(Page images and extracted text)
=== Begin Enclosure ===

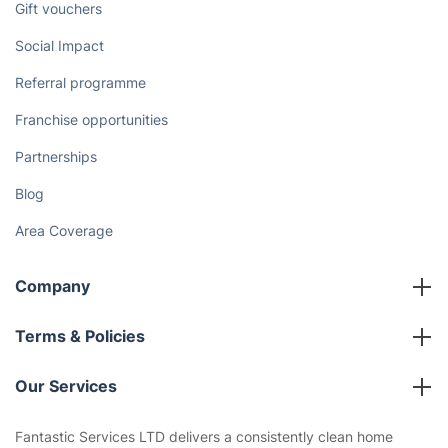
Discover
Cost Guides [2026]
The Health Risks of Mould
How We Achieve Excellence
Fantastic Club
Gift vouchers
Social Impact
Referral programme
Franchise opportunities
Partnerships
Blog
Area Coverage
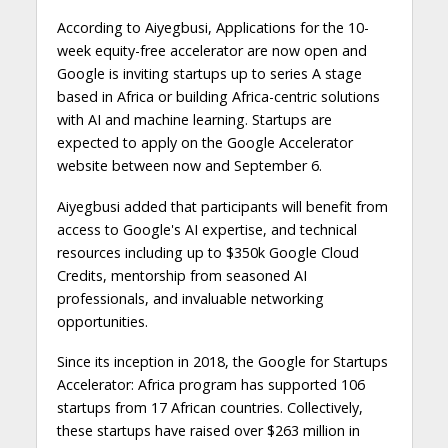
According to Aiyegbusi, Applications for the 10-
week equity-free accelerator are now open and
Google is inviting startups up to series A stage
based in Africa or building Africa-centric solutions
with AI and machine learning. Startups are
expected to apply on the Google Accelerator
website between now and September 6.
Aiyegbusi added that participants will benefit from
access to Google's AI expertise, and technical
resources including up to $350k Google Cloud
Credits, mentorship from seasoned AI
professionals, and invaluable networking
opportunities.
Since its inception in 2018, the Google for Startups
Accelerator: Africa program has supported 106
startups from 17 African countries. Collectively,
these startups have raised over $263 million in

=== End Enclosure ===

Exercise instructions: The reply should hold the lines from the top of the records through the line containing "Google is inviting", reproduced exactly, and no pictures.

Problem solution:
Discover
Cost Guides [2026]
The Health Risks of Mould
How We Achieve Excellence
Fantastic Club
Gift vouchers
Social Impact
Referral programme
Franchise opportunities
Partnerships
Blog
Area Coverage
According to Aiyegbusi, Applications for the 10-
week equity-free accelerator are now open and
Google is inviting startups up to series A stage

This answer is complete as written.